社説(1月25日)春闘経団連方針 中小賃上げにも配慮を

 インフレに苦しむ庶民の声に企業経営者は応えてほしい。2023年の春闘が事実上スタートした。経団連は春闘に対する指針で、歴史的伸びを示す消費者物価への配慮を打ち出した。賃金水準を引き上げるベースアップ(ベア)に踏み込み、大幅な賃上げを「社会的責務」と踏み込んだ。時宜を得た判断だ。
 経団連は、物価上昇と賃上げの好循環を狙う岸田文雄政権と足並みをそろえた。いよいよ、賃上げを契機に「失われた30年」と称される日本経済の停滞を打破する時だ。
 大企業には、自社の賃上げとともに、系列や下請けの中小・零細企業の労働環境の改善への配慮を求めたい。大手が自社のベア実現で中小・零細を踏み台にするような事態は絶対にあってはならない。原材料高に伴う納入価格の値上げには一定の理解が進むが、中小・零細側の従業員の賃上げに伴うコストアップに冷淡な大企業があるという。これでは、社会的責務を果たしたと言えない。
 企業には500兆円の内部留保が積み上がる。経営者が日本経済の成長を見通せず、投資を控えているのが要因だ。旺盛な新規事業がないと経済成長が鈍化し、賃金は上がらない。すると従業員の購買意欲は高まらず、貯蓄を優先して低価格商品が重宝される。政府の経済対策と日銀の金融政策は長年、この悪循環の対処に追われてきた。
 本格化する春闘で、大手の経営者は賃上げを巡る環境を総合的に判断し英断を示してほしい。従業員の意欲を高め、生産性を向上させ、企業の社会的価値を高めることにもつながる。その後に続く中小・零細の賃上げ交渉にも好影響を及ぼすだろう。
 政府は新型コロナウイルスの感染症法上の分類見直し方針を決めた。
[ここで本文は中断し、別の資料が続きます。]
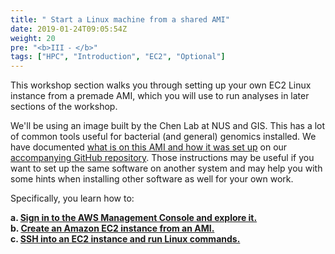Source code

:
 ```yaml
---
title: " Start a Linux machine from a shared AMI"
date: 2019-01-24T09:05:54Z
weight: 20
pre: "<b>III ⁃ </b>"
tags: ["HPC", "Introduction", "EC2", "Optional"]
---
```


This workshop section walks you through setting up your own EC2 Linux instance from a premade AMI, which you will use to run analyses in later sections of the workshop.

We'll be using an image built by the Chen Lab at NUS and GIS. This has a lot of common tools useful for bacterial (and general) genomics installed. We have documented [what is on this AMI and how it was set up](https://github.com/swainechen/chenlab-training/tree/main/sysadmin) on our [accompanying GitHub repository](https://github.com/swainechen/chenlab-training). Those instructions may be useful if you want to set up the same software on another system and may help you with some hints when installing other software as well for your own work.

Specifically, you learn how to:

**a.	[Sign in to the AWS Management Console and explore it.](http://slchen-lab-training.s3-website-ap-southeast-1.amazonaws.com/03-ec2fromsharedami/04-aws-ec2-dashboard.html)**  
**b.	[Create an Amazon EC2 instance from an AMI.](http://slchen-lab-training.s3-website-ap-southeast-1.amazonaws.com/03-ec2fromsharedami/06-launchec2instance.html)**    
**c.	[SSH into an EC2 instance and run Linux commands.](http://slchen-lab-training.s3-website-ap-southeast-1.amazonaws.com/03-ec2fromsharedami/07-sshec2instance.html)**   

<!-- Total cost to run this lab is expected to be less than **two dollars should you run it on your own or company account** if the guide is followed as discussed, in one sitting, and including the deletion of all resources outlined through the guide. -->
ウィズコロナの地域経済の本格回復を軌道に乗せなければならない。ロシアの経済制裁に伴う資源高やサプライチェーン(供給網)の不全など、企業経営の不安定要因は多いが、停滞を乗り切るのは従業員の知恵と活力であることに異論はなかろう。
 労働組合の方針も問われる。連合は5%程度の賃上げを求める。28年ぶりの高い要求水準だが、総務省が発表した昨年12月の全国消費者物価指数は前年同月比4%増で、41年ぶりの伸び率だ。物価上昇に賃金アップが追いつかない事態を避けたるため、経営者と労働者の双方が知恵を出したい。非正規雇用が増加する中、労働運動のあり方も見直す余地がある。経済を上昇機運に乗せるため、いまほど労使の連携が必要な時期はない。